Георгос поежился. Октябрьская ночь была холодной; сильный ветер проносился над скалистым холмом, заставляя его мечтать о двух свитерах под темной хлопчатобумажной курткой вместо одного, надетого на нем. Обернувшись, он увидел, что его напарница Иветта отстала на несколько ярдов, но продолжил путь. Георгос отставал от намеченного графика из-за задержки, которая произошла с ними по вине транспорта. Теперь он собирался наверстать упущенное, так как вечерняя операция предусматривала разрушение трех подстанций и в ней были задействованы все силы “Друзей свободы”. Еще в одном городе взрыв готовили Ют и Феликс, в третьем — Уэйд. Их план предусматривал синхронность.
Достигнув ограды, Георгос отцепил от пояса тяжелые ножницы для резания проволоки и принялся за работу. Ему надо было сделать небольшое отверстие в ограде у самой земли, тогда патруль при обходе, возможно, не заметит разрезанную проволоку.
Работая, Георгос видел разбросанные мерцающие огни Милфилда, раскинувшегося под ним.
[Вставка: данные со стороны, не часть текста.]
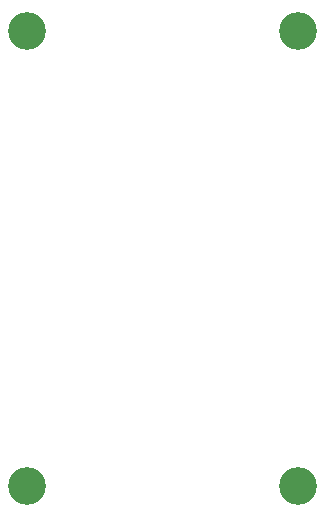
<source format=gbr>
%TF.GenerationSoftware,KiCad,Pcbnew,9.0.0*%
%TF.CreationDate,2025-04-27T22:50:56+02:00*%
%TF.ProjectId,OOS - optyczny odbiornik sygnalow,4f4f5320-2d20-46f7-9074-79637a6e7920,rev?*%
%TF.SameCoordinates,Original*%
%TF.FileFunction,NonPlated,1,2,NPTH,Drill*%
%TF.FilePolarity,Positive*%
%FSLAX46Y46*%
G04 Gerber Fmt 4.6, Leading zero omitted, Abs format (unit mm)*
G04 Created by KiCad (PCBNEW 9.0.0) date 2025-04-27 22:50:56*
%MOMM*%
%LPD*%
G01*
G04 APERTURE LIST*
%TA.AperFunction,ComponentDrill*%
%ADD10C,3.200000*%
%TD*%
G04 APERTURE END LIST*
D10*
%TO.C,H1*%
X176920000Y-76910000D03*
%TO.C,H4*%
X176920000Y-115380000D03*
%TO.C,H2*%
X199920000Y-76910000D03*
%TO.C,H3*%
X199920000Y-115380000D03*
M02*

</source>
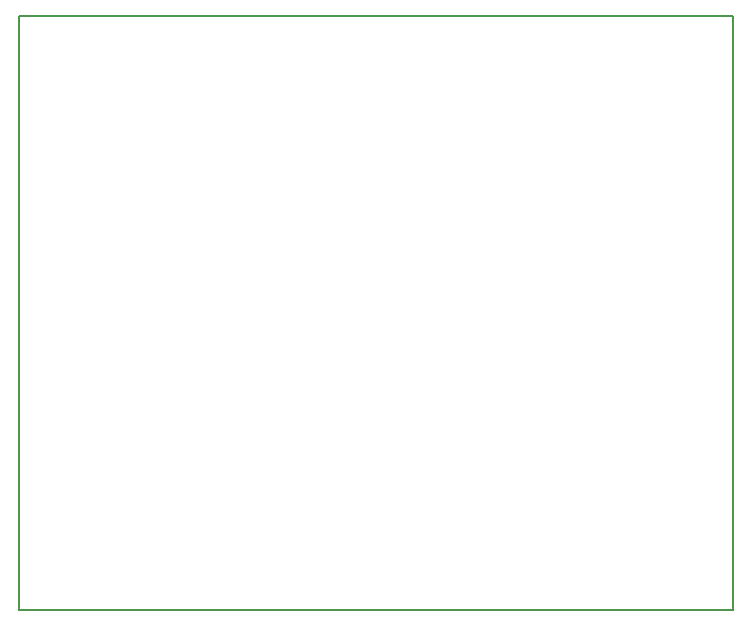
<source format=gbr>
%TF.GenerationSoftware,KiCad,Pcbnew,6.0.4-6f826c9f35~116~ubuntu20.04.1*%
%TF.CreationDate,2022-05-25T09:33:46+00:00*%
%TF.ProjectId,RFIQINT01B,52464951-494e-4543-9031-422e6b696361,REV 0.2*%
%TF.SameCoordinates,Original*%
%TF.FileFunction,Profile,NP*%
%FSLAX46Y46*%
G04 Gerber Fmt 4.6, Leading zero omitted, Abs format (unit mm)*
G04 Created by KiCad (PCBNEW 6.0.4-6f826c9f35~116~ubuntu20.04.1) date 2022-05-25 09:33:46*
%MOMM*%
%LPD*%
G01*
G04 APERTURE LIST*
%TA.AperFunction,Profile*%
%ADD10C,0.200000*%
%TD*%
G04 APERTURE END LIST*
D10*
X157226000Y-81534000D02*
X157226000Y-131826000D01*
X157226000Y-131826000D02*
X96774000Y-131826000D01*
X96774000Y-131826000D02*
X96774000Y-81534000D01*
X96774000Y-81534000D02*
X157226000Y-81534000D01*
M02*

</source>
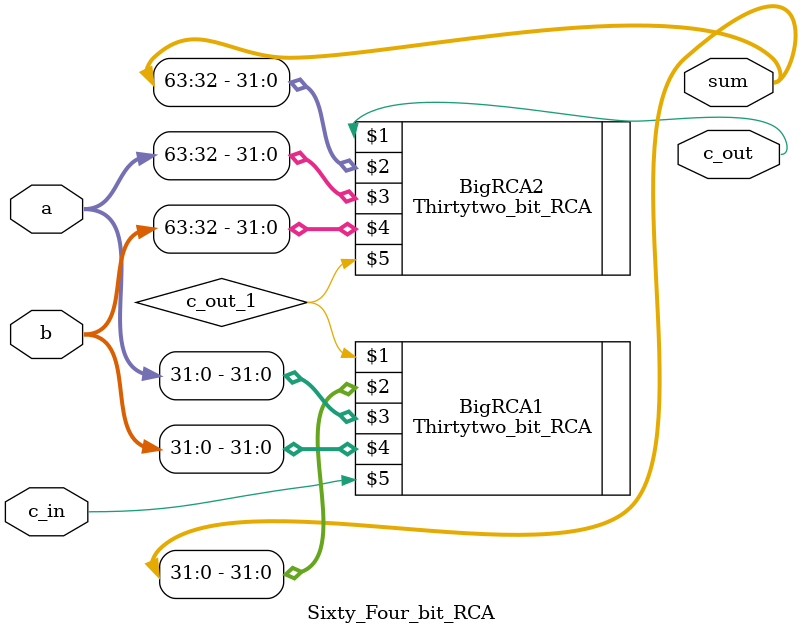
<source format=v>
`timescale 1ns / 1ps


module Sixty_Four_bit_RCA(c_out, sum, a, b, c_in);
    
    input [63:0] a;
    input [63:0] b;
    input c_in;
    output [63:0] sum;
    output c_out;
    
    wire c_out_1;
    
    Thirtytwo_bit_RCA      BigRCA1     (c_out_1, sum[31:0], a[31:0], b[31:0], c_in);
    Thirtytwo_bit_RCA      BigRCA2     (c_out, sum[63:32], a[63:32], b[63:32], c_out_1);
    
endmodule

</source>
Скоро все жители города покинут свои дома, то же случится с людьми, живущими южнее. Георгос хорошо знал, что представляют собой Милфилд и другие городишки поблизости. Они были населены в основном капиталистами и их лакеями, и он с удовольствием думал об их реакции на взрыв.
Отверстие в ограде было почти готово, и через минуту или около этого Георгос и Иветта смогут протиснуться в него. Он взглянул на светящийся циферблат часов. Время подгоняло их.